“Over the past weeks, the security situation in eastern DRC has deteriorated dramatically”, said Special Representative Bintou Keita, noting that since October, the M23 rebel group had resumed hostilities and extended its control in North Kivu province.
In response, MONUSCO has continued to provide operational, logistical, and tactical support both to the Congolese armed forces and national police in confronting M23 and other armed groups.
Robust patrols have been conducted in and around Goma to protect civilians and deter M23 from advancing further towards the city, she said.
And the Mission added more community alert networks in vulnerable areas.
The MONUSCO chief described “gravely concerning” allegations of human rights abuses by M23 combatants in Kishishe and Bambo, Rutshuru territory, and in North Kivu, in which at least 102 men, 17 women and 12 children were “either shot dead or killed by bladed weapons”.
Moreover, she continued, M23 combatants raped at least 22 women, destroyed four schools and occupied two others.
“I call on this Council to condemn these crimes with the utmost severity…[and] demand the immediate release of the survivors that were prevented from leaving the area by the M23”, she underscored.
“Those responsible for these and other atrocities against the civilian population must be prosecuted nationally or internationally”.
Crimes impact UN operations
The deteriorating security situation also poses risks for MONUSCO operations.
The senior UN official referred to an armed attack on the Mission’s base in Minembwe, South Kivu, that took the life of a peacekeeper in September.
“I condemn this attack, the perpetrators of which must be prosecuted with the greatest firmness”, she spelled out.
Ongoing humanitarian crisis
Ms. Keita cited armed groups as a major reason why DRC hosts the highest number of internally displaced persons in Africa.
“An estimated additional 370,000 people have been uprooted and forced from their homes in the latest round of hostilities, involving the M23”, she continued, adding that inter-communal violence in the western provinces have also led to the displacement of over 50,000, mostly women and children.
“In this dangerous environment, and despite persistent access constraints…humanitarian actors continue to deliver indispensable aid and lifesaving services”, the MONUSCO chief continued, urging partners to “actively continue supporting” the Humanitarian Response and North Kivu response plans.
Diplomacy at work
The senior UN official updated on intensified regional initiatives supporting the Luanda Roadmap as well as progress made in the context of the Nairobi Process.
“Since April 2022, the Mission has provided political, technical, and logistical support to the joint DRC-Kenya Secretariat” to hold consultations between the Government and Congolese armed groups, she said.
Ms. Keita informed the ambassadors of a Mini Summit held last month in Luanda, during which an agreement was made on measures to address the situation in eastern DRC that envisions an operational role for MONUSCO, in coordination with the East African Community (EAC) Regional Force and the ad hoc verification mechanism.

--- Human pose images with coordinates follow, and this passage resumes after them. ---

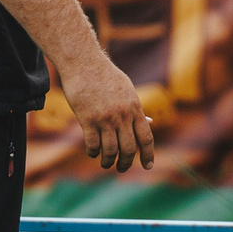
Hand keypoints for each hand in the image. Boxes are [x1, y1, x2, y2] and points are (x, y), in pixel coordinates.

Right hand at [59, 58, 154, 172]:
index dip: (148, 154)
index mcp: (134, 108)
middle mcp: (122, 115)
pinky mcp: (87, 119)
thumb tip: (149, 123)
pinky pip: (92, 144)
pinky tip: (92, 152)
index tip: (148, 166)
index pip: (146, 137)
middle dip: (126, 163)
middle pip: (129, 148)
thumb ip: (136, 109)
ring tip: (106, 163)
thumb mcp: (127, 90)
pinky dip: (93, 152)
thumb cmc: (105, 76)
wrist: (84, 63)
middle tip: (121, 168)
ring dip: (108, 161)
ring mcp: (105, 118)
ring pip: (110, 150)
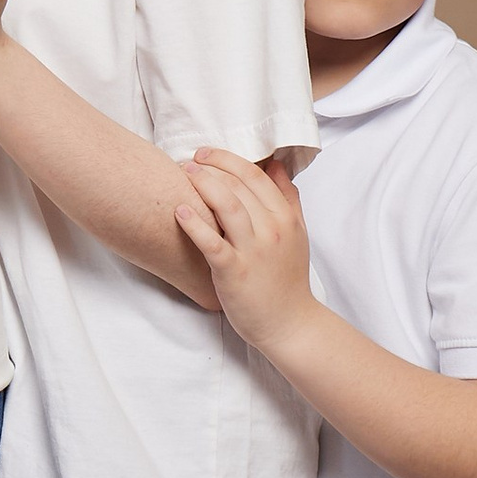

“First and foremost, the M23 must cease all hostilities and withdraw from occupied areas in accordance with the roadmap set out in the Final Communiqué of the Luanda Mini Summit”, she said, adding that the DRC Government had formally requested MONUSCO’s involvement in implementing the communiqué.
“I reiterate the Mission’s readiness to leverage the capabilities at its disposal in support of the regional peace initiatives underway…[and] look forward to engaging further with the DRC Government and regional partners to define the Mission’s role in efforts to translate the decisions taken in the framework of the Luanda and Nairobi into reality on the ground”, she concluded.